---- Given text

Nationality: American
Current release: Font's Strange Burden is out via Acrophase. Stream the album here, and buy an LP directly from the label.
Recommendations: I recently read this Lyn Hejinian collection, Tribunal, that really spoke to me. She died earlier this year.
When we were in San Francisco on our last tour, I saw a Helen Frankenthaler painting called Interior Landscape (1964) that has stayed on my mind.
 
If you enjoyed this Font interview and would like to stay up to date with the band and their music, visit them on Instagram, and bandcamp.
 


Where does the impulse to create something come from for you? What role do often-quoted sources of inspiration like dreams, other forms of art, personal relationships, politics etc play?
 
I tend to think of art as a form of wish-fulfillment, the way Freud thought about dreams. All of my most powerful experiences of art — of any medium — have had something to do with the feeling that I am in contact with the material of some unconscious wish.

--------
---- Provided data

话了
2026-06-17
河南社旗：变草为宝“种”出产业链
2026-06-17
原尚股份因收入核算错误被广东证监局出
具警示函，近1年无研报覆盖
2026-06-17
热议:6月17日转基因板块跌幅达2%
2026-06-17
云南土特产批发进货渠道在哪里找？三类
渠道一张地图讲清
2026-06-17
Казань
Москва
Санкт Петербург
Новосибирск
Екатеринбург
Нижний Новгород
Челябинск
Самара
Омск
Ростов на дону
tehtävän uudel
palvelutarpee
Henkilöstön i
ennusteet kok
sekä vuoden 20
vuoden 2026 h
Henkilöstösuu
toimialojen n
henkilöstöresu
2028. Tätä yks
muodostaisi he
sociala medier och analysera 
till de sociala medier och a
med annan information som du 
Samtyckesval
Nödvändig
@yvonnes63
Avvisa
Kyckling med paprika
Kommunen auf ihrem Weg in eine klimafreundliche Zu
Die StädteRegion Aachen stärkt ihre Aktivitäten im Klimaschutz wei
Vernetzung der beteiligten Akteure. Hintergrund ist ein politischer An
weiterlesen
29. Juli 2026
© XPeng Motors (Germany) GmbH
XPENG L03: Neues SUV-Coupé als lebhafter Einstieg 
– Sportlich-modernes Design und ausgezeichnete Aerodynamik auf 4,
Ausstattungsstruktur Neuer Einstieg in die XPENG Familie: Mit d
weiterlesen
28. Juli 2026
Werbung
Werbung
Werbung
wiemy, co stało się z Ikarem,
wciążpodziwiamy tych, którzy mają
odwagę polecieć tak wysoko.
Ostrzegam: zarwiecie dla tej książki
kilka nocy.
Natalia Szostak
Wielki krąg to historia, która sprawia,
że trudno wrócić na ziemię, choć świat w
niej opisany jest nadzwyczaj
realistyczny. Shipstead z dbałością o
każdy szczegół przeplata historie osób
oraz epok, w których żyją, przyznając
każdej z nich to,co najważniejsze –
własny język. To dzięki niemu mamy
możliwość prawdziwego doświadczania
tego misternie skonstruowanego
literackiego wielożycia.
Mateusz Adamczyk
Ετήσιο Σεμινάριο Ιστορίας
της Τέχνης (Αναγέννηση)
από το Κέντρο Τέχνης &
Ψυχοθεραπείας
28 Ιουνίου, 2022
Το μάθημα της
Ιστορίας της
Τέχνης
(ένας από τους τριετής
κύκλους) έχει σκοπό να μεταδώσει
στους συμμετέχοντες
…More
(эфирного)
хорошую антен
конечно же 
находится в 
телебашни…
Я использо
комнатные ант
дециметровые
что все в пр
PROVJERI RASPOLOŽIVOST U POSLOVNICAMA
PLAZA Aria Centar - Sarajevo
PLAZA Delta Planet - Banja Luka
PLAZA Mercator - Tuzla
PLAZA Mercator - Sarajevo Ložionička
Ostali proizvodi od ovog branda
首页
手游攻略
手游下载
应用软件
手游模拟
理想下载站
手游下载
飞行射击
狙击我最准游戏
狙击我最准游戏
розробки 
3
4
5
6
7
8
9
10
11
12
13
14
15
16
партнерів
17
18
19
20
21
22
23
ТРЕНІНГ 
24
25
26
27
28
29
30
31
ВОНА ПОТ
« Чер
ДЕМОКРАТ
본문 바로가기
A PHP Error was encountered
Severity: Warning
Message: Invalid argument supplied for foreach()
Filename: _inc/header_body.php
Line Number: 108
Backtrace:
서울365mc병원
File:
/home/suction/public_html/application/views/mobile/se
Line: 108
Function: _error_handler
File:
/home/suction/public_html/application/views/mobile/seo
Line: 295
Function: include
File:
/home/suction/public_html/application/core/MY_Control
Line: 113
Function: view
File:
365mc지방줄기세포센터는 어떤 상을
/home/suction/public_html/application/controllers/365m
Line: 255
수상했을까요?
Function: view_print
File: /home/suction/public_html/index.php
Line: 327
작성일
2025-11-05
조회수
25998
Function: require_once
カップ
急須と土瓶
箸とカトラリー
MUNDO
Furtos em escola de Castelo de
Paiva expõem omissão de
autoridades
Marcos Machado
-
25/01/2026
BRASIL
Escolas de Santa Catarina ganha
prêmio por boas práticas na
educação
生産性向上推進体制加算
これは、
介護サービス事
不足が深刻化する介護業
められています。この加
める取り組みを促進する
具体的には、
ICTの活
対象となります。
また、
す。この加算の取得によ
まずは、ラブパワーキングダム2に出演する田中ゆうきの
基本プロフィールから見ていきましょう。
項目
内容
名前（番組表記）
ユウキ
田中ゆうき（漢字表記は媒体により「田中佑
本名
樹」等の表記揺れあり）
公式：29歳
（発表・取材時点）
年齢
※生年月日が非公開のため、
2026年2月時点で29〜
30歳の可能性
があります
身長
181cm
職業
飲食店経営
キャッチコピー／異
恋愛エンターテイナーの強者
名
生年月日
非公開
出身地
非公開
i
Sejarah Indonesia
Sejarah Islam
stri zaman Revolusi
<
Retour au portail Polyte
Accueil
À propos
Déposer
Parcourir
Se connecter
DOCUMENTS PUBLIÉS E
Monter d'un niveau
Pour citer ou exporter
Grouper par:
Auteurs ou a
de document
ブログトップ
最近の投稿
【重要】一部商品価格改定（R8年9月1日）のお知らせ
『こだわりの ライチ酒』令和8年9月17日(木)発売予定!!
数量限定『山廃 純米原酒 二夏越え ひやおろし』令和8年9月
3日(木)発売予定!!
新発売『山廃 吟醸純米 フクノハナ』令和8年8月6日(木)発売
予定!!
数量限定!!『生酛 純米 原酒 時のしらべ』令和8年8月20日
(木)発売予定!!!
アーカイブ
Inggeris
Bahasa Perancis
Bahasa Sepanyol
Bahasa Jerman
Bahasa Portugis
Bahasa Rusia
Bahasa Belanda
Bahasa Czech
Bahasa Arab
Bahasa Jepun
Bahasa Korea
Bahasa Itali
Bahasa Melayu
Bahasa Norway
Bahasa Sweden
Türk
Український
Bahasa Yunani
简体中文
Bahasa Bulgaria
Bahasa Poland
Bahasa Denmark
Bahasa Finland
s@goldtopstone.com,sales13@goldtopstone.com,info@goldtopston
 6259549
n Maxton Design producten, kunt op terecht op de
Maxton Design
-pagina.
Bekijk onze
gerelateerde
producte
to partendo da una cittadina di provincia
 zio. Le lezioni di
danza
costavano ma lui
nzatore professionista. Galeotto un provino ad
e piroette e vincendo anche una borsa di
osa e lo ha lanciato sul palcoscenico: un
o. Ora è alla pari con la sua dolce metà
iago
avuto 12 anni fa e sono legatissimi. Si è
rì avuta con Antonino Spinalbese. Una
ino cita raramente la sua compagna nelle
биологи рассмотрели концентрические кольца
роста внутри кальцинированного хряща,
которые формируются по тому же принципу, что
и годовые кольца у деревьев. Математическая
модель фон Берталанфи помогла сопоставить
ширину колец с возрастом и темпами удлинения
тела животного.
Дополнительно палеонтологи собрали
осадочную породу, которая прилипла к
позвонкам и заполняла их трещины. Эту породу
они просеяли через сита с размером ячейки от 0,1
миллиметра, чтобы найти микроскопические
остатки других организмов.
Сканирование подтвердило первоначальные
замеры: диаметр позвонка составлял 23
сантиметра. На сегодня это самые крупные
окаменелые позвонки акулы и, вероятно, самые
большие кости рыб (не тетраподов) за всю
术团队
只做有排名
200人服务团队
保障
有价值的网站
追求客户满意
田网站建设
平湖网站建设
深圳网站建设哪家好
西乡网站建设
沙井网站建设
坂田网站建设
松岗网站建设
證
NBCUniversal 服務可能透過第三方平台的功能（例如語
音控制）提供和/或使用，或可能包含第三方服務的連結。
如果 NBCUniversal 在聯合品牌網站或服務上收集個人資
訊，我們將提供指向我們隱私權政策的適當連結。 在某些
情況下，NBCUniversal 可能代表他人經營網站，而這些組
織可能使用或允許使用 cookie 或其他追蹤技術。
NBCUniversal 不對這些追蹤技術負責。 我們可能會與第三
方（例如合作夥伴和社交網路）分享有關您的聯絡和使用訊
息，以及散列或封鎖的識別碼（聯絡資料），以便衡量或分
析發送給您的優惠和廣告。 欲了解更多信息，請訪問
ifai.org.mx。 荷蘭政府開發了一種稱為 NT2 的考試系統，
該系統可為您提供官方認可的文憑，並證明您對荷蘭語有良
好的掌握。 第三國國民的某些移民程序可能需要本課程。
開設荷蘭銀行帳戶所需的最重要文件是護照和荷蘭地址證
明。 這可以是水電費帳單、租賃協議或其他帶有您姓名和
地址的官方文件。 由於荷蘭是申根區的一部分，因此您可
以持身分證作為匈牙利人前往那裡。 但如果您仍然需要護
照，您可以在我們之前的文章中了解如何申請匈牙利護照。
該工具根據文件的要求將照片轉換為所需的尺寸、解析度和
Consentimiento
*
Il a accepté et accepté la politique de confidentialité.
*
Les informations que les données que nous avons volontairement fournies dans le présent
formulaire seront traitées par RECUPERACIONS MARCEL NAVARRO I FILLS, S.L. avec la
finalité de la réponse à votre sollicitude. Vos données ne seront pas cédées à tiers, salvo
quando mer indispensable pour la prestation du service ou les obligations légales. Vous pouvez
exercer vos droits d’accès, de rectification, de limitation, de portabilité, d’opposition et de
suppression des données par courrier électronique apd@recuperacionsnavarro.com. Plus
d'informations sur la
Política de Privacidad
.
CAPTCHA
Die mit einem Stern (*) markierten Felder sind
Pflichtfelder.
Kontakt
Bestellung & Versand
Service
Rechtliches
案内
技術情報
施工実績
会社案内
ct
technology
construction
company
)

--------

** What you need to do **
**a)** Answer these questions from the Font interview, one per line:
(i) Which label released Strange Burden?
(ii) What painting, seen in San Francisco, is mentioned?
(iii) Whose view of dreams is compared to the way art is seen as wish-fulfillment?
**b)** Write the next part of the Font interview, picking up after its final sentence.

** Answers for each item **
**a)**
(i) Acrophase
(ii) Helen Frankenthaler's Interior Landscape (1964)
(iii) Freud's

**b)**
“Looking at Engines” was one of the first Font songs, and it was one of the first for me where I felt like I could follow the dream-feeling into a set of lyrics.



My personal life and relationships are not things that I’m trying to write about, but I feel like if I am writing in the way that I want to, their residue will remain on the lyrics in the way the events of the day are residually present in the dream.

For you to get started, do there need to be concrete ideas – or what some have called a 'visualisation' of the finished work? What does the balance between planning and chance look like for you?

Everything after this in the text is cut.